After they are done with you, senior scammers begin working you into putting even more money. They say it’s the only way to profit from trading even more. After making the mistake of investing even further, you’ll begin wanting to get out of this and withdraw what you have left.

Unfortunately, the con-artists have no such thing in mind. They will now begin persuading you to wait it out and not withdraw right now. The angle here is pretty blunt – traders have a limited time period for filing achargeback with their bank and get their money back. The “recovery department” will simply want to mislead you into missing thе crucial period and, along the way, losing any chance you might have of getting the money back.

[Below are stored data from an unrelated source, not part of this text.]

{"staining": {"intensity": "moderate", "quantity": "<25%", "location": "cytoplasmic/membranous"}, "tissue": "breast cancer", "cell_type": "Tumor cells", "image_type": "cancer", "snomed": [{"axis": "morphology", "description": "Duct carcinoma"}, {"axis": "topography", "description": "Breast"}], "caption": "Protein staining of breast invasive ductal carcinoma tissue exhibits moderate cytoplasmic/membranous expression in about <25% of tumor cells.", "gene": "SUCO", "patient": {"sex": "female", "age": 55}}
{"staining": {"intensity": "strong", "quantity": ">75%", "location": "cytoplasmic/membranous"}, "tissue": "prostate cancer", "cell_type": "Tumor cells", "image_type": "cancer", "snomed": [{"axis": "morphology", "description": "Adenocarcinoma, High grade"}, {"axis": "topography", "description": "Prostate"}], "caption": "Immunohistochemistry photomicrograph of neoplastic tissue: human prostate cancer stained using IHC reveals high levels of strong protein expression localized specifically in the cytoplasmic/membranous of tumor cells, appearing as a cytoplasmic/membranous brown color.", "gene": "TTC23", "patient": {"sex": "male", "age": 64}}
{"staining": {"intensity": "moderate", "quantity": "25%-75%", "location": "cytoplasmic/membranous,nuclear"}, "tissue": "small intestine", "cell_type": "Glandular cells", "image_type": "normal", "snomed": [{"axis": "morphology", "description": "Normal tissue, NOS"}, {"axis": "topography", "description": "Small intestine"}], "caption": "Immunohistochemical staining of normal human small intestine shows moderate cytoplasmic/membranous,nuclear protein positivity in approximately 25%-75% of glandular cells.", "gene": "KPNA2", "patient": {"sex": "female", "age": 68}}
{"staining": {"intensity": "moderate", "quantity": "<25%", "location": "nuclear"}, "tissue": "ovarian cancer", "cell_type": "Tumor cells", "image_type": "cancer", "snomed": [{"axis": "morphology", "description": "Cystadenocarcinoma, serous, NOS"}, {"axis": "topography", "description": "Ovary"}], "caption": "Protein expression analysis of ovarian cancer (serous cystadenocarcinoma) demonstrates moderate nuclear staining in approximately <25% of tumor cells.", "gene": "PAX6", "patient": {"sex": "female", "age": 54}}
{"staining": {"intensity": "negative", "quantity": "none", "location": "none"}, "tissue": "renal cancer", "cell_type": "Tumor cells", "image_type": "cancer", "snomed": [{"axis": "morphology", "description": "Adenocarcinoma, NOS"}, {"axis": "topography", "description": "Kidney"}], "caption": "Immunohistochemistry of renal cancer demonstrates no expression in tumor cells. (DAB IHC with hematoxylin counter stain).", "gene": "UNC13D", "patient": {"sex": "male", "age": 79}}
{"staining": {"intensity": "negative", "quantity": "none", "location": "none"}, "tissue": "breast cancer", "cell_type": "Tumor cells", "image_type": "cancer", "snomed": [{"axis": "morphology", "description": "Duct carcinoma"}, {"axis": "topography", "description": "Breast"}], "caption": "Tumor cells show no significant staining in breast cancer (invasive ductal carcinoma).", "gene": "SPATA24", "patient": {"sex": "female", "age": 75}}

It is important here to take notice that both Visa and MasterCard are taking measures to combat unregulated forex brokerages by classifying all forex transactions as high risk. And they are correct in doing so. Furthermore, supporting their intention with clear actions – MasterCard has increased the previous time period of six months for filing a chargeback to a year and a half.

What to do when scammed?

As was mentioned above, scamming is quite the common in the trading world and, sadly, even you might suffer from it. In such an unfortunate case there still may be some available options for you.

You may contact your bank or credit card provider and file a chargeback. 

If, however, you have provided the broker with your credit card details, immediately cancel your credit card.

If you have given information regarding your online banking pass – you should switch it asap!

Beware of potential calls from self-described “recovery agencies”! They prey on scammed and vulnerable traders who are desperate to recover their losses. They will require an “up-front” payment to help you, but after paying them, no such help will be coming your way!